◆ Task details: Please render every line of text in the records below as a Markdown table with the columns "No." and "Text", numbering the rows and leaving out blank lines. Omit the pictures from the answer.

※

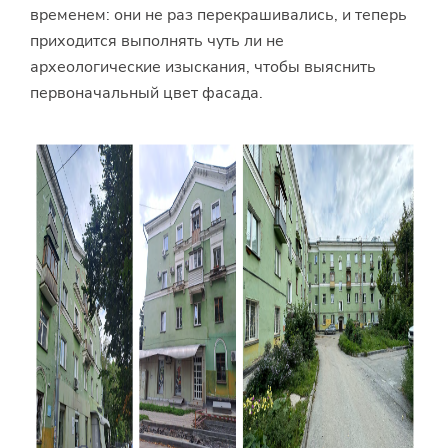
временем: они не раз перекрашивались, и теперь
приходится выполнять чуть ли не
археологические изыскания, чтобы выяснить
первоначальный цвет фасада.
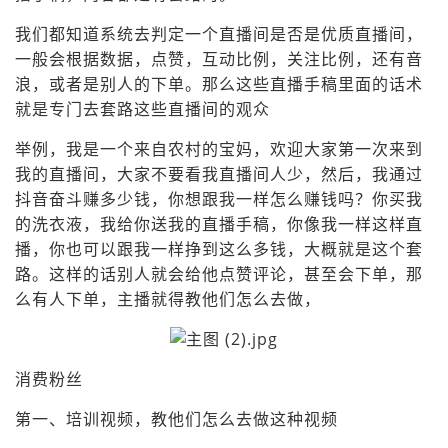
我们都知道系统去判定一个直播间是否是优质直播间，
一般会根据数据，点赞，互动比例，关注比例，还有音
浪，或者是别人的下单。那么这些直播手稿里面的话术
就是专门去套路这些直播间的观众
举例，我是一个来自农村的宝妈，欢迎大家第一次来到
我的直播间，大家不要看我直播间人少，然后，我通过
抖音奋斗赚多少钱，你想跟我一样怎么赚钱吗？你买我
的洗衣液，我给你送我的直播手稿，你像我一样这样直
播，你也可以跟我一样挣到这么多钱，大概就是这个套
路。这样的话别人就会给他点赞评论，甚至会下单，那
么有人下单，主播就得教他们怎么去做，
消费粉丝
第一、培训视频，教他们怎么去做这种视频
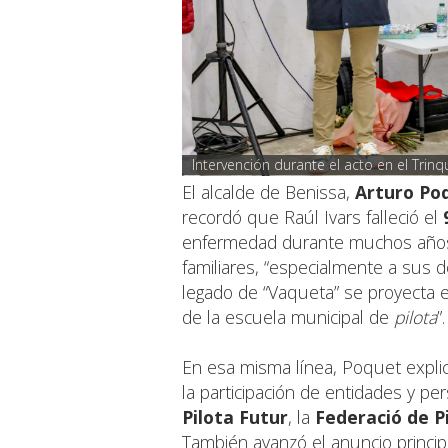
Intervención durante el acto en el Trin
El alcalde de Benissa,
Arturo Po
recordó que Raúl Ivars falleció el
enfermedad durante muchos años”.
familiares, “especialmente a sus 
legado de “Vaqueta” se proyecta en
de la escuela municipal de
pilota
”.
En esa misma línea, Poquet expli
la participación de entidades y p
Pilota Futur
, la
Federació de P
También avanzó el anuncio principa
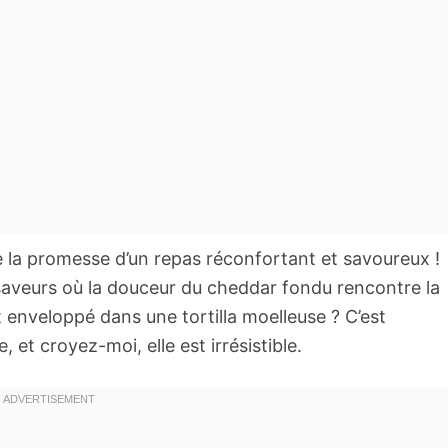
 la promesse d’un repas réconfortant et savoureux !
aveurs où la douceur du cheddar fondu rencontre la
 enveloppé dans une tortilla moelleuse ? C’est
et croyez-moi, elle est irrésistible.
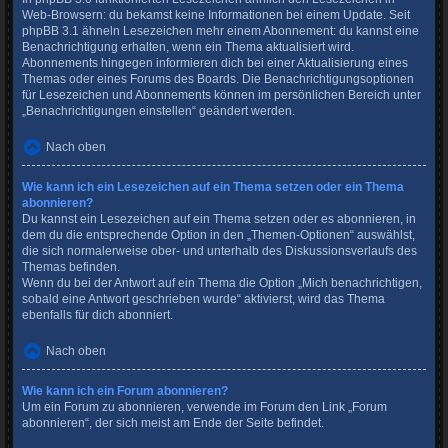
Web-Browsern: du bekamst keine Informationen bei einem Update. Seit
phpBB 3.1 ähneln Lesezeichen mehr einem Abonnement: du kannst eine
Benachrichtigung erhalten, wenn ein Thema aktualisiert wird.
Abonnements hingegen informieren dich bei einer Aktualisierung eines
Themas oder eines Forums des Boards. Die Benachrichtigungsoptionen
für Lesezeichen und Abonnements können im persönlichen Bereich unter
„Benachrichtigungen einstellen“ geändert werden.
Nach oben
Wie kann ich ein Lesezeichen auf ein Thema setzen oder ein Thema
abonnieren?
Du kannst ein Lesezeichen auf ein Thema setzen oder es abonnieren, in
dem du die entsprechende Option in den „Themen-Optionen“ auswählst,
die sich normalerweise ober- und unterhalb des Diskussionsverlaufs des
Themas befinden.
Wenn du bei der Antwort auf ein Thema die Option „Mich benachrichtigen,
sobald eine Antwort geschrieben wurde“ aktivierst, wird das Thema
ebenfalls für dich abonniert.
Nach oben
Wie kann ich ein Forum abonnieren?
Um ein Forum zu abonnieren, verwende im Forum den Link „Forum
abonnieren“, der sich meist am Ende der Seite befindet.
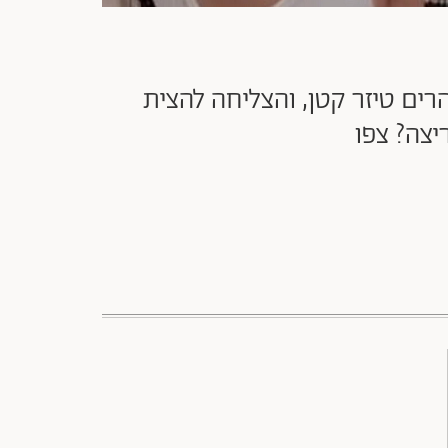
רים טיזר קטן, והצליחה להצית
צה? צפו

※

◆ Final answer:
| No. | Text |
|---|---|
| 1 | временем: они не раз перекрашивались, и теперь |
| 2 | приходится выполнять чуть ли не |
| 3 | археологические изыскания, чтобы выяснить |
| 4 | первоначальный цвет фасада. |
| 5 | 我们都知道系统去判定一个直播间是否是优质直播间， |
| 6 | 一般会根据数据，点赞，互动比例，关注比例，还有音 |
| 7 | 浪，或者是别人的下单。那么这些直播手稿里面的话术 |
| 8 | 就是专门去套路这些直播间的观众 |
| 9 | 举例，我是一个来自农村的宝妈，欢迎大家第一次来到 |
| 10 | 我的直播间，大家不要看我直播间人少，然后，我通过 |
| 11 | 抖音奋斗赚多少钱，你想跟我一样怎么赚钱吗？你买我 |
| 12 | 的洗衣液，我给你送我的直播手稿，你像我一样这样直 |
| 13 | 播，你也可以跟我一样挣到这么多钱，大概就是这个套 |
| 14 | 路。这样的话别人就会给他点赞评论，甚至会下单，那 |
| 15 | 么有人下单，主播就得教他们怎么去做， |
| 16 | 消费粉丝 |
| 17 | 第一、培训视频，教他们怎么去做这种视频 |
| 18 | Intervención durante el acto en el Trin |
| 19 | El alcalde de Benissa, |
| 20 | Arturo Po |
| 21 | recordó que Raúl Ivars falleció el |
| 22 | enfermedad durante muchos años”. |
| 23 | familiares, “especialmente a sus  |
| 24 | legado de “Vaqueta” se proyecta en |
| 25 | de la escuela municipal de |
| 26 | pilota |
| 27 | ”. |
| 28 | En esa misma línea, Poquet expli |
| 29 | la participación de entidades y p |
| 30 | Pilota Futur |
| 31 | , la |
| 32 | Federació de P |
| 33 | También avanzó el anuncio principa |
| 34 |  la promesse d’un repas réconfortant et savoureux ! |
| 35 | aveurs où la douceur du cheddar fondu rencontre la |
| 36 |  enveloppé dans une tortilla moelleuse ? C’est |
| 37 | et croyez-moi, elle est irrésistible. |
| 38 | Web-Browsern: du bekamst keine Informationen bei einem Update. Seit |
| 39 | phpBB 3.1 ähneln Lesezeichen mehr einem Abonnement: du kannst eine |
| 40 | Benachrichtigung erhalten, wenn ein Thema aktualisiert wird. |
| 41 | Abonnements hingegen informieren dich bei einer Aktualisierung eines |
| 42 | Themas oder eines Forums des Boards. Die Benachrichtigungsoptionen |
| 43 | für Lesezeichen und Abonnements können im persönlichen Bereich unter |
| 44 | „Benachrichtigungen einstellen“ geändert werden. |
| 45 | Nach oben |
| 46 | Wie kann ich ein Lesezeichen auf ein Thema setzen oder ein Thema |
| 47 | abonnieren? |
| 48 | Du kannst ein Lesezeichen auf ein Thema setzen oder es abonnieren, in |
| 49 | dem du die entsprechende Option in den „Themen-Optionen“ auswählst, |
| 50 | die sich normalerweise ober- und unterhalb des Diskussionsverlaufs des |
| 51 | Themas befinden. |
| 52 | Wenn du bei der Antwort auf ein Thema die Option „Mich benachrichtigen, |
| 53 | sobald eine Antwort geschrieben wurde“ aktivierst, wird das Thema |
| 54 | ebenfalls für dich abonniert. |
| 55 | Nach oben |
| 56 | Wie kann ich ein Forum abonnieren? |
| 57 | Um ein Forum zu abonnieren, verwende im Forum den Link „Forum |
| 58 | abonnieren“, der sich meist am Ende der Seite befindet. |
| 59 | רים טיזר קטן, והצליחה להצית |
| 60 | צה? צפו |